Figure: Routing to external services with internal hostname

Route all egress traffic through an egress gateway

Instead of sending traffic from a service in the mesh to an external endpoint directly, you can route all egress traffic through an egress gateway as shown in the following diagram. Because the egress gateway is part of the service mesh, the request between the client and the egress gateway is secured via mTLS. You must make sure that your client app makes the request to the external service by using the HTTP protocol. Then, the client’s sidecar proxy encrypts the request via TLS and sends the request to the egress gateway. The egress gateway terminates the TLC connection and originates a new TLS connection with the target destination.

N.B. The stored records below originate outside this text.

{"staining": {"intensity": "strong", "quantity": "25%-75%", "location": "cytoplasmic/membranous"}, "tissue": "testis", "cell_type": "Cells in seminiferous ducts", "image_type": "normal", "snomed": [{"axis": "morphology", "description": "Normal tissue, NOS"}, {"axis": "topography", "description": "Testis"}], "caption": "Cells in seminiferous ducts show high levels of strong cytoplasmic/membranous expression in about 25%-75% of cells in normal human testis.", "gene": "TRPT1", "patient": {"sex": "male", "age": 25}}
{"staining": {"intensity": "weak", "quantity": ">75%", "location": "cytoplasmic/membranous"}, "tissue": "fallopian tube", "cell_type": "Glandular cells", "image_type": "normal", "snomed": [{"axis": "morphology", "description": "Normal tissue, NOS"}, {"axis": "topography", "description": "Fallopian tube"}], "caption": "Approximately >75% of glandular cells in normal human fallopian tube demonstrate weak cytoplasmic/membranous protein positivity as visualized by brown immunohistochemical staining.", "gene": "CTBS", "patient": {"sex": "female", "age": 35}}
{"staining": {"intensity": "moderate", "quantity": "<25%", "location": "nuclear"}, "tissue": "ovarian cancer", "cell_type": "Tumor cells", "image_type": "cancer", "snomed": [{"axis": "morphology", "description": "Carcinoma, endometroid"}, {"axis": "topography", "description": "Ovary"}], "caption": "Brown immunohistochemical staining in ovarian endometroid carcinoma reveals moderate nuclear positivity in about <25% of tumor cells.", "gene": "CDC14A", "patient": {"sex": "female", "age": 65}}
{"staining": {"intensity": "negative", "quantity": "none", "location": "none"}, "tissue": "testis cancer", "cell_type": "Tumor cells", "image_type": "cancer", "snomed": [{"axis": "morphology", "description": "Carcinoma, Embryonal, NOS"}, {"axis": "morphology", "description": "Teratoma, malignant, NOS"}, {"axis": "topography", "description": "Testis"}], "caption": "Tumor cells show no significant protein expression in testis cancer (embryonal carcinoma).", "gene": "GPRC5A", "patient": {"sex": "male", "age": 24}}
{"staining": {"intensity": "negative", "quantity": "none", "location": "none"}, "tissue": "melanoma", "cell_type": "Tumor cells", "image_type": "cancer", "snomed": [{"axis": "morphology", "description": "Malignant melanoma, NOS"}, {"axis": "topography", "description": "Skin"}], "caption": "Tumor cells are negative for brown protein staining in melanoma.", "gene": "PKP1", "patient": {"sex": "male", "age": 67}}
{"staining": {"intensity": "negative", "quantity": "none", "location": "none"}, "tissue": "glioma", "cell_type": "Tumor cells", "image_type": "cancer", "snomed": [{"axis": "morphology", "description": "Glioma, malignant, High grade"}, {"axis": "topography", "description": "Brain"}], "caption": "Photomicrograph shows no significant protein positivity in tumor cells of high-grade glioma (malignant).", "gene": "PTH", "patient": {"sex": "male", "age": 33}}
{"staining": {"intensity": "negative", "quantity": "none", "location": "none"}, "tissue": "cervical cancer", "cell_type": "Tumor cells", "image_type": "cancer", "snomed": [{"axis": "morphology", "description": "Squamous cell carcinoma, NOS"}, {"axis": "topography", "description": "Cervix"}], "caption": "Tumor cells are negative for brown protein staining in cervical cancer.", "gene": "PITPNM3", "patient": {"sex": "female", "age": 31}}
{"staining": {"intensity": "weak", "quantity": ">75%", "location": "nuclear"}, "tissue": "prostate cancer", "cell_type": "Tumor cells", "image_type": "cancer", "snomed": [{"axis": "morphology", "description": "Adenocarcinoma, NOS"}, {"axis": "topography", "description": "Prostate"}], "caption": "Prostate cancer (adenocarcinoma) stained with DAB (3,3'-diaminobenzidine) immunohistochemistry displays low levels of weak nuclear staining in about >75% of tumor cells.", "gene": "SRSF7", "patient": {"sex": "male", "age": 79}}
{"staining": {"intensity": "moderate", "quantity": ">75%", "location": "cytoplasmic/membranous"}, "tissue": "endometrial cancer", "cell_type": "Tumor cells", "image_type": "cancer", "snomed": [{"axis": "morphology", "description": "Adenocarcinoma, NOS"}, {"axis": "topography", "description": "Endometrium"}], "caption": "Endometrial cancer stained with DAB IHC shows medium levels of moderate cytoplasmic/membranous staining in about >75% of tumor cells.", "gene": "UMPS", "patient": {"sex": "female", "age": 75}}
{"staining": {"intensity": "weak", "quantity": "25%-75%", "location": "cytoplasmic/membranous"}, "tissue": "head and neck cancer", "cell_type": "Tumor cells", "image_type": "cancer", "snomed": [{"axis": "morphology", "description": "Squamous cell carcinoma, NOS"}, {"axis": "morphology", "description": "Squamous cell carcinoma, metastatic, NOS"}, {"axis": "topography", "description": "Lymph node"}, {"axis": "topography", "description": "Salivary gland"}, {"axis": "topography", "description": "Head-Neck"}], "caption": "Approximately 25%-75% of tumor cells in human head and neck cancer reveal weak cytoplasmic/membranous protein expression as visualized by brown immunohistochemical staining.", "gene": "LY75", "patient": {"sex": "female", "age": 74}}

Figure: Routing to external services with an egress gateway
Figure: Routing to external services with an egress gateway

Apply overlapping external service configuration

In some cases, you might have overlapping configuration across multiple external service resources. Gloo Mesh Enterprise validates the addresses that you specify in each external service, and does not translate an external service that defines the same address as an external service that already exists in your Gloo environment. However, you can apply external services that define the same address in different workspaces, if the workspaces do not import or export the external service resources between them. For example, you might represent the same database with the same address by applying an external service in a staging workspace and by applying an external service in a prod workspace. Because you do not import or export the external service resources between these two workspaces, the external service resources can be safely applied.